- [LISTED RECORDS]:
━━━━━━━━━━

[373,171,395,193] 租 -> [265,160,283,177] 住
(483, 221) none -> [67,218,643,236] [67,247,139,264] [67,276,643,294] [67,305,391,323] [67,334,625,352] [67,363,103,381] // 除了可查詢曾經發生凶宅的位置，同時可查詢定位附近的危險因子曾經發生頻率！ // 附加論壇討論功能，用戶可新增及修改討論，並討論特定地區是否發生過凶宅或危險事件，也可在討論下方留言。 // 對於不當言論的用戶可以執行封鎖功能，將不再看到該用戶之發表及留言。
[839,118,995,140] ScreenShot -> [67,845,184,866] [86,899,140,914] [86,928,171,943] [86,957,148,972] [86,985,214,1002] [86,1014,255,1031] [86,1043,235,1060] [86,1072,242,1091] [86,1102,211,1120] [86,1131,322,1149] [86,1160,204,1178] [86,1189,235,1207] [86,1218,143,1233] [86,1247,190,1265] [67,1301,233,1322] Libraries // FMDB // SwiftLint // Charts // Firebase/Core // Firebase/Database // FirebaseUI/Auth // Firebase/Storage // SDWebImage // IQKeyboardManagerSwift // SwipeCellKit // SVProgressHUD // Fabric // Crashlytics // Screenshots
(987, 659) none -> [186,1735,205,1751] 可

━━━━━━━━━━

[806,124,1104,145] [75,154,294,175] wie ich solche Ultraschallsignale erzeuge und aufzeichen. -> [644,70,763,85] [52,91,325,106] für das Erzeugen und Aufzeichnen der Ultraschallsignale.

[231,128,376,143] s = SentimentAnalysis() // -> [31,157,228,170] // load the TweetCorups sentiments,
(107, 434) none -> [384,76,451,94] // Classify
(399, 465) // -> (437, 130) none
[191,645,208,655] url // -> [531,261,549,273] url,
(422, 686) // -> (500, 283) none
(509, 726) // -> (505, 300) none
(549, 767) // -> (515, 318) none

━━━━━━━━━━

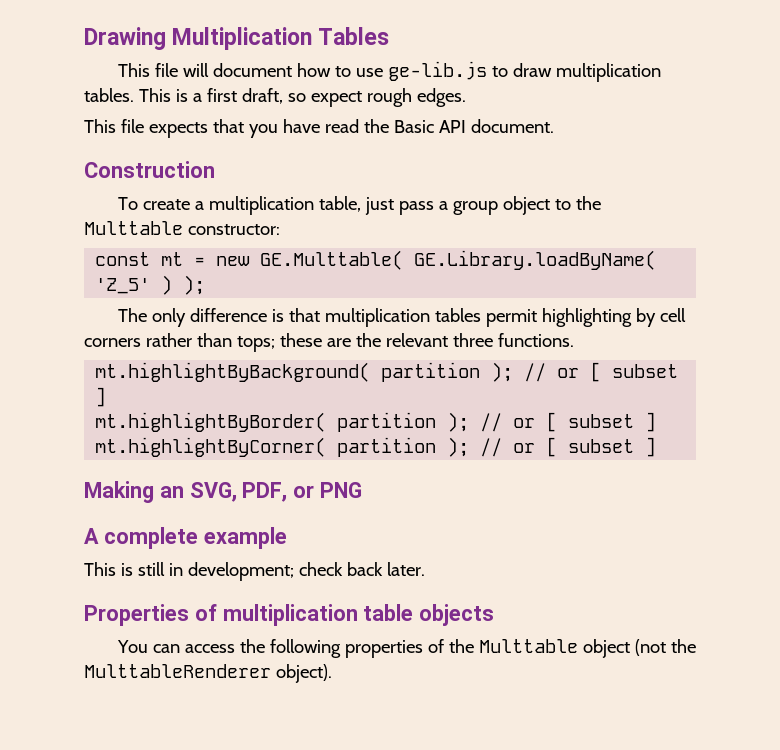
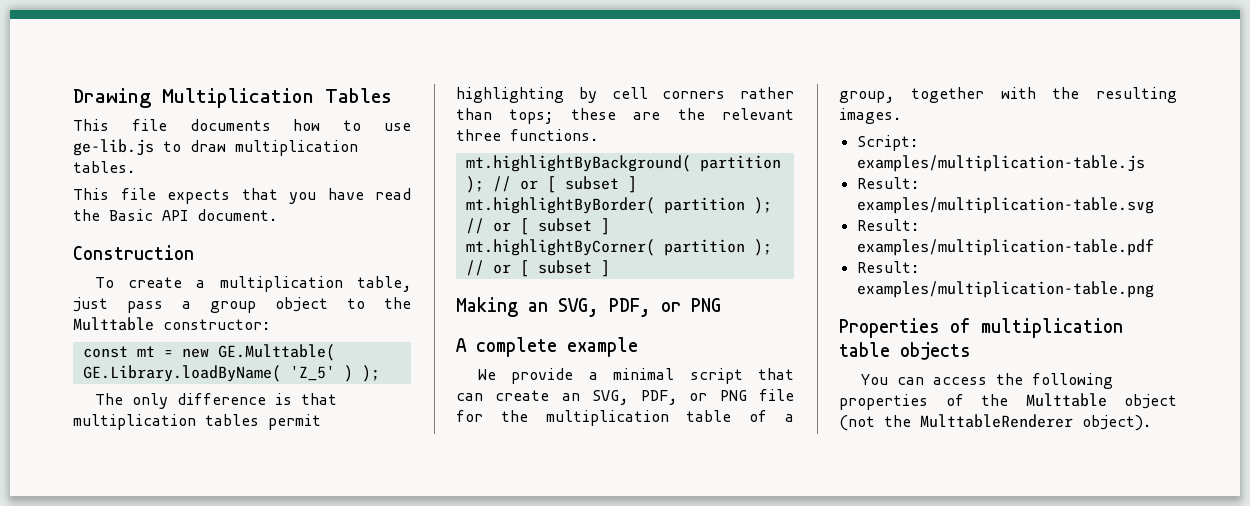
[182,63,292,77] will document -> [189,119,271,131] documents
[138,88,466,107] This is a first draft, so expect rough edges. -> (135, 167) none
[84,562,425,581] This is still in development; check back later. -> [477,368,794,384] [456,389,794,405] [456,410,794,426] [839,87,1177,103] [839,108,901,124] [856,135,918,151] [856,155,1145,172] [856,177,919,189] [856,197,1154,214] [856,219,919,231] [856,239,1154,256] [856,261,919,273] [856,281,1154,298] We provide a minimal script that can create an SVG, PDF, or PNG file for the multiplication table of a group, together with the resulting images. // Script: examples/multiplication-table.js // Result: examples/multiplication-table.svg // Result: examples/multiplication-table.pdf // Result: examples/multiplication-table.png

━━━━━━━━━━

- [DIRECTIONS FOR THIS TASK]: Using only the listing above, restate exactly the lines from the line containing "(399, 465) // -> (437, 130) none" through the line containing "(549, 767) // -> (515, 318) none", both included.

- [TASK RESULT]:
(399, 465) // -> (437, 130) none
[191,645,208,655] url // -> [531,261,549,273] url,
(422, 686) // -> (500, 283) none
(509, 726) // -> (505, 300) none
(549, 767) // -> (515, 318) none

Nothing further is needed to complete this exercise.